Memperhatikan usulan-usulan Seipe ini saya kira menarik dan tidak ada salahnya untuk dijadikan inspirasi. Konteks Amerika yang memengaruhinya tentu tidak sama persis dengan yang kita alami. Sesungguhnya “perangkat-perangkat” sudah disiapkan oleh Pancasila bagi terjadinya “pluralisme yang disepakati” itu. Negara ini sendiri adalah “Negara Kesepakatan” di mana Pancasila merupakan perjanjian luhur dari para pendiri bangsa kita. Sikap saling tenggang rasa yang merupakan ciri keberadaan kita sebagai bangsa cukup kuat. Sayang bahwa akhir-akhir ini sikap itu sedang tergerus oleh perkembangan yang sangat cepat. Membuat diri kita melek, saya kira penting. Saya teringat yang dikatakan oleh mantan Menteri Agama di era Presiden Susilo Bambang Yudhoyono, K.H. Quraisj Shihab bahwa yang dibutuhkan oleh bangsa ini adalah pengetahuan mendalam terhadap agamanya sendiri. Saya kira dia benar. Dengan pengetahuan mendalam terhadap agama sendiri kita dapat menghormati orang-orang yang berbeda agama dengan kita.

Mengetahui agama sendiri, tidak buta terhadap terhadap agama sendiri tercakup juga di dalamnya, sikap jujur. Artinya mengakui bahwa di dalam proses perkembangannya agama kita pun mengalami kekurangan-kekurangan. Ambillah sebagai contoh agama Kristen. Agama ini tidak mulus-mulus saja perjalanannya. Bertrand Russell dalam bukunya, Why I am not a Christian mengatakan: “The intolerance that spread over the world with the advent of Christianity is one of the most curious feature, due, I think, to the Jewish belief in righteousness and in the exclusive reality of Jewish God” (“Sikap intoleransi yang tersebar  ke seluruh dunia dengan kedatangan Kekristenan adalah merupakan ciri-ciri paling mencengangkan, oleh karena, menurut saya, kepercayaan Yudaisme terhadap kebenaran dan realitas eksklusipnya Allah orang Yahudi).
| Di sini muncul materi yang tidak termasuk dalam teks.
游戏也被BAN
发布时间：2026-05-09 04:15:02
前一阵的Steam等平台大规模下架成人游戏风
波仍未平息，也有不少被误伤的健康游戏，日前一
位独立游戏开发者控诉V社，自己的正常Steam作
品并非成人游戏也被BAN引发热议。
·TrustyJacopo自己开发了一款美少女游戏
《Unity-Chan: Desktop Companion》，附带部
Mengapa hal itu terjadi? Saya tidak tahu, kata Russell. Tetapi mungkin saja ini sudah terpupuk ketika orang Yahudi menjadi tawanan di Babilonia. Mereka harus bersikap eksklusip agar tetap memelihara identitas mereka. Bisa saja sinyalemen Russell keliru. Bisa juga benar. Tetapi sejarah memperlihatkan bahwa di dalam sejarah, Kekristenan telah memperlihatkan sikap intoleransi yang parah terutama kepada mereka yang mempunyai pandangan berbeda. Maka sikap seperti ini memang sudah dikoreksi dengan kembali kepada ajaran Yesus untuk mengasihi sesama manusia seperti diri sendiri, bahkan musuh sekalipun, dan “berdoa bagi mereka yang menganiaya kamu”.

Saya kira inilah salah satu hal yang bisa diperoleh apabila kita secara jujur mendalami agama kita. Kita bisa tiba pada kesimpulan bahwa tidak ada seorang pun yang benar dan karena itu tidak ada tempat untuk membanggakan diri. Inilah keberagamaan yang berkeadaban menurut nilai Pancasila.